TextWeb converts web pages to markdown for LLM interaction
Ditch expensive screenshots: TextWeb lets LLMs browse the web as native markdown.
TextWeb, built by developer woheller69, is a markdown-based web renderer designed specifically for AI agents. Unlike traditional approaches that rely on expensive screenshot captures and vision-language model processing, TextWeb renders entire web pages as structured markdown text. This allows large language models (LLMs) to understand and interact with web content natively without needing vision capabilities. The tool supports full JavaScript execution, meaning it can handle dynamic pages and single-page applications.

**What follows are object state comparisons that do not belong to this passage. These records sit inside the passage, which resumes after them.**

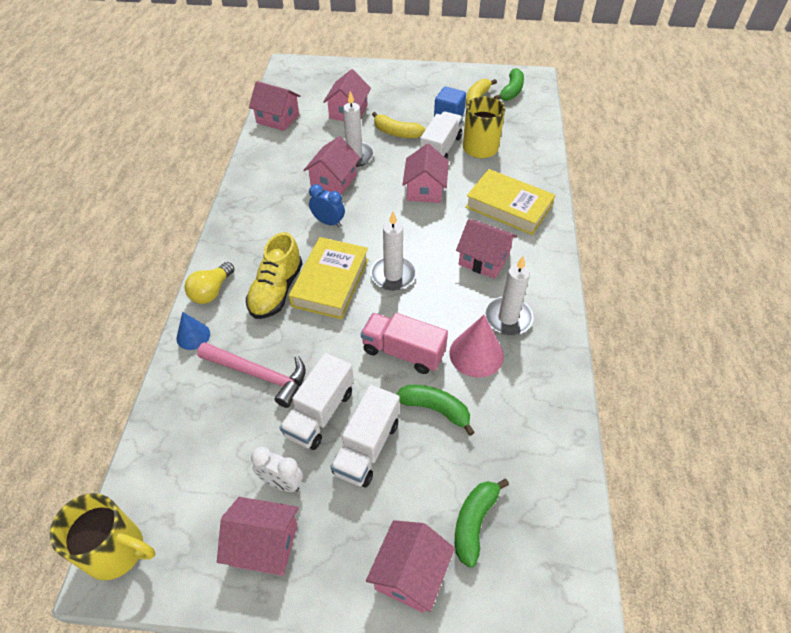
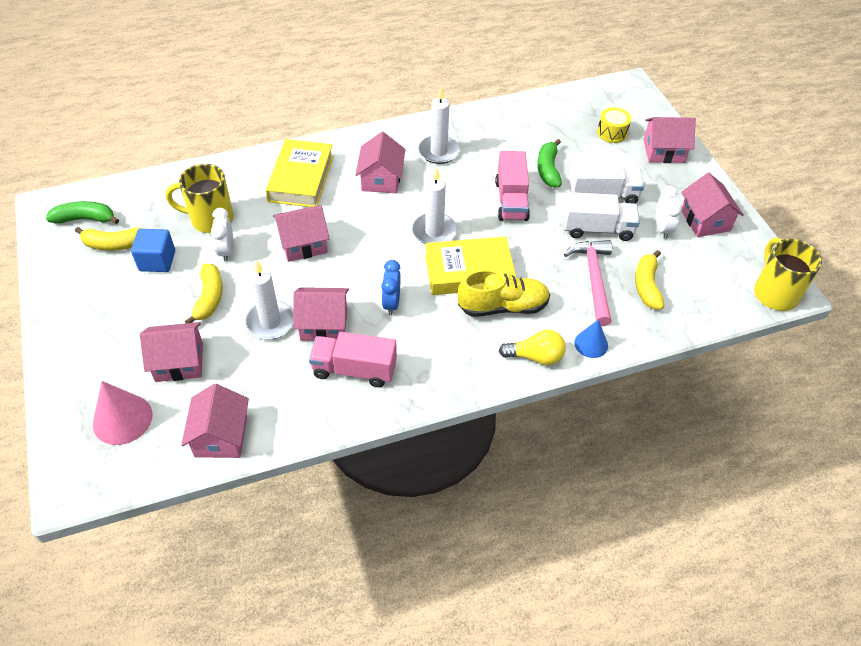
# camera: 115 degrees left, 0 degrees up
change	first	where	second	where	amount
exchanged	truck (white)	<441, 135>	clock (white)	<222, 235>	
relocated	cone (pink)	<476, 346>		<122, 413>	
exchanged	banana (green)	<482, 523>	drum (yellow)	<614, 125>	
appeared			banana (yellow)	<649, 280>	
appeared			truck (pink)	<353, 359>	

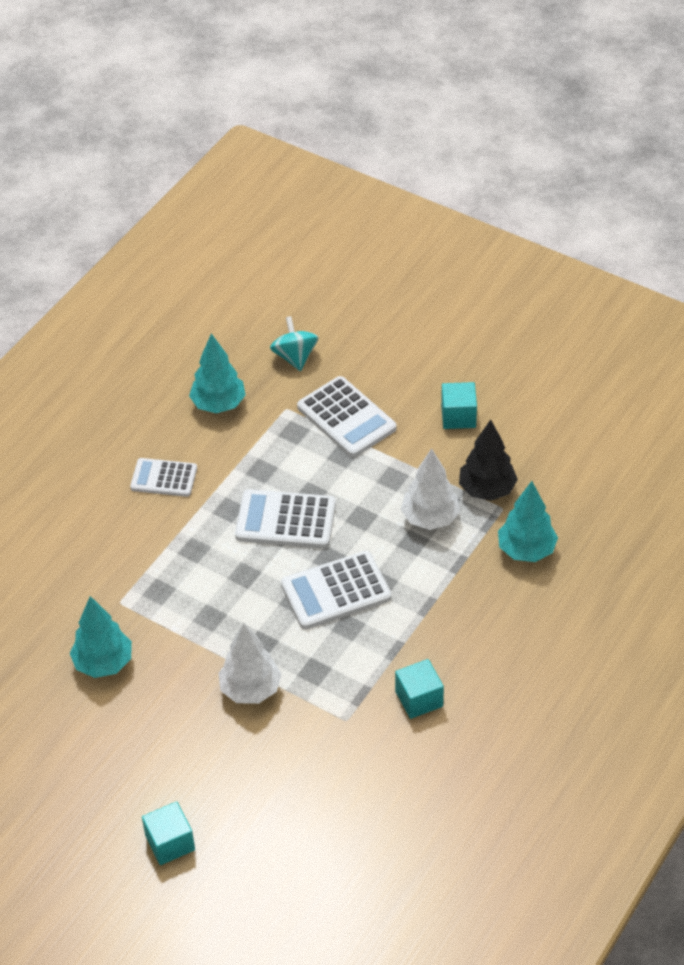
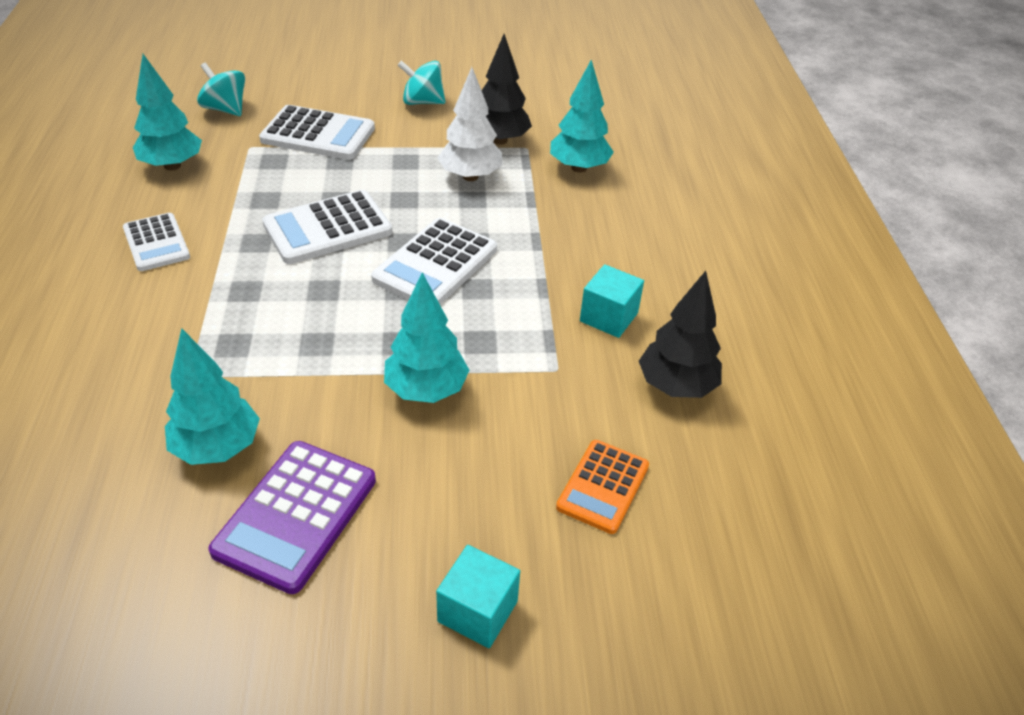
# camera: 40 degrees left, 5 degrees down
change	first	where	second	where	amount
exchanged	cube (turquoise)	<459, 405>	spinning top (turquoise)	<422, 82>	
spun	calculator (white)	<163, 477>		<156, 242>	90 degrees counterclockwise
colour	tree (white)	<250, 663>	tree (turquoise)	<426, 337>	
appeared			tree (black)	<680, 334>	
appeared			calculator (orange)	<602, 487>	
appeared			calculator (purple)	<292, 517>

It also annotates interactive elements like text fields, buttons, and scrollable areas, making them directly accessible to the LLM via text-based reasoning.
The tool comes with a command-line interface (CLI) for quick testing and an MCP (Model Context Protocol) server for integration into agent frameworks. It works seamlessly with llama.cpp's web UI, providing a local, cost-effective way for LLMs to browse and interact with web pages. Developers can use TextWeb to enable agents that navigate, scroll, input text, and click buttons—all without ever needing a vision model. This reduces API costs and latency while keeping the interaction purely text-based, which many LLMs handle more reliably. TextWeb is open source and available on GitHub, inviting community contributions and custom integrations.
- TextWeb renders full web pages as markdown with full JavaScript execution and interactive element annotations
- Offers both a CLI and an MCP server for easy integration into LLM workflows
- Works with llama.cpp web UI, enabling local, vision-free web browsing for AI agents
Why It Matters
Replaces costly vision-based web browsing for LLMs, enabling cheaper, faster agentic web interaction.